Changing times, interesting times. Artists address climate change at the Venice Biennale

Posted on Jul - 03 - 2019

Plastic in the oceans, melting ice caps, rising temperatures and the imminent extinction of biodiversity…this are interesting times indeed. It seems like we are living in uncertain moments, where the consequences of decades of misused resources and unchecked consumerism are ripping their effects. However, the message is out, and across the globe, the crowds made out of scientists, activists, politicians, and more recently young students and groups like Extinction Rebellion with Greta Thunberg as their global beacon, are manifesting their discontent towards society and demanding action. 

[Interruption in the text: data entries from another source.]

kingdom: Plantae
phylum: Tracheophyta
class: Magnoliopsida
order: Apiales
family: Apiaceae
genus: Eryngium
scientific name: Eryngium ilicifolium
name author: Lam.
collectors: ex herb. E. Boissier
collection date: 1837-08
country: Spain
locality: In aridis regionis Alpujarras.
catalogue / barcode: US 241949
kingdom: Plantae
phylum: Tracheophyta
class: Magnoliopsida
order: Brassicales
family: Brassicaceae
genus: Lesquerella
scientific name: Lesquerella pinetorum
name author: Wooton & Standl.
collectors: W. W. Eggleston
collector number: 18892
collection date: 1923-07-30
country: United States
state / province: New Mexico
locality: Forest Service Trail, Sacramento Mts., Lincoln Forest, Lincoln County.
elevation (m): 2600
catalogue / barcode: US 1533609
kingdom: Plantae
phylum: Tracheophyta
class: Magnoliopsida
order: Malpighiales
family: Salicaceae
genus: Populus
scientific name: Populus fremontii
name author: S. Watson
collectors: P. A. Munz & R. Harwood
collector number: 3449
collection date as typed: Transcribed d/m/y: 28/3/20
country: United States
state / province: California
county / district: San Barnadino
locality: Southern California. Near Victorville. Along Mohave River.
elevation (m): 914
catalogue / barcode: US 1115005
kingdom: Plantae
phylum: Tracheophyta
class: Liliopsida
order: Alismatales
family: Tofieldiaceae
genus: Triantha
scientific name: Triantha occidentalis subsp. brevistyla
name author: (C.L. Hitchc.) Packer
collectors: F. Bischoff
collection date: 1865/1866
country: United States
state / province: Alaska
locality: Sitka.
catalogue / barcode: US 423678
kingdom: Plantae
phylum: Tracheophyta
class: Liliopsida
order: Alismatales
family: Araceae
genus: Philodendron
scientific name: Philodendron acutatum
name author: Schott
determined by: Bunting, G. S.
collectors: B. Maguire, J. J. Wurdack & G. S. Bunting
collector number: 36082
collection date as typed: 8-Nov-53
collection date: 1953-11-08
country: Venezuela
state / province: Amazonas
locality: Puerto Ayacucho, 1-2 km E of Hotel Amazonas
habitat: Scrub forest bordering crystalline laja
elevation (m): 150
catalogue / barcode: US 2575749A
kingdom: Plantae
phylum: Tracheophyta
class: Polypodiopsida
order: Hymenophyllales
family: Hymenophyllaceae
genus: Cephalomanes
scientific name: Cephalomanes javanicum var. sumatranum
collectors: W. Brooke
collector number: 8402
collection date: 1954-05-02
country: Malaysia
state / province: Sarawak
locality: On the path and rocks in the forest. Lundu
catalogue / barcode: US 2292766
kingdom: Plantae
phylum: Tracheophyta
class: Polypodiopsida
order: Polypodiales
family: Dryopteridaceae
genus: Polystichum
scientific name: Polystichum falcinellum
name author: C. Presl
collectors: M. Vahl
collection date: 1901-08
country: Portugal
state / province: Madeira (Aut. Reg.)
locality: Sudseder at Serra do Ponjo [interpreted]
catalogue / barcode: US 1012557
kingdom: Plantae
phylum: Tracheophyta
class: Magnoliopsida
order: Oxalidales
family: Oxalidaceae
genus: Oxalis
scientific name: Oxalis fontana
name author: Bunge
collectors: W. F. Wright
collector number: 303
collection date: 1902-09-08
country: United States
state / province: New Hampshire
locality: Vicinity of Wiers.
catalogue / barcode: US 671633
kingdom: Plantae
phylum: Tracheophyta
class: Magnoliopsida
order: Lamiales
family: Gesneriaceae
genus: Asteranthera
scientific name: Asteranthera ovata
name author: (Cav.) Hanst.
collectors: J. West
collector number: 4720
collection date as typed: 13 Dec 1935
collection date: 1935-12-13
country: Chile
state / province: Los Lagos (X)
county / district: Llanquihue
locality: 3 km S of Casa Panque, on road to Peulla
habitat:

As artists better materialized their views and protests in their artworks, what better way of clamoring nonconformity than at the biggest art event in the world. This year's 58th International Art Exhibition at the Biennale di Venezia's title is May You Live in Interesting Times showcases artworks created to set a stage to reflect upon the precarious aspects of existence today and provide a guide to live and think in 'interesting times.'  Curator Ralph Rugoff has invited spectators to question our actuality and its meanings. It is appropriate that in the spirit of reflection, a recurring theme that flows through the event, referencing the Venice's unique structure, is the consequences of climate change. 

Lorenzo Quinn, "Building Bridges", 2019
Known for his 2017 hands at the Biennale, this year the Italian artist suggests that his work is about taking action and that these actions should be stronger than words, and accomplished together as a society while overcoming differences to achieve a solution that addresses the imminent threats to our planet. news.jpeg

courtesy: The Telegraph

 Tomás Saraceno, "On the Disappearance of Clouds", 2019 
In the Arsenal Gaggiandre, Argentinian artists Tomás Saraceno's installation "On the Disappearance of Clouds," made out of suspended carbon clouds, sways according to the winds and the tides around, materializing the presence of the unperceivable greenhouse gases that are prevalent in the environment. Nevertheless, the work suggests an ideal society, not dependent on fossil fuels and returning to how it once was.
courtesy: AP News

Hito Steyerl, "This is the Future" 2019

The German filmmaker and artist Hito Steyerl exhibited a combination of videos with raised walkways based on the ones that are used when Venice experiences high tides. Using her post-internet aesthetic Steyerl presented a digitalized garden of the future, where computerized voices narrated the characteristics of the plants additionally to providing us with oxygen. Nevertheless, the voice also warns, "Warning, it is very risky to enter the future," cautioning us of the dangerous future ahead. 

As many activists say, the first step to finding a solution is awareness and the infiltration of this message into society. An environmental revolution is coming, and events like the Venice Biennale and other exhibitions come to show that the artists are at the front lines of the changing times.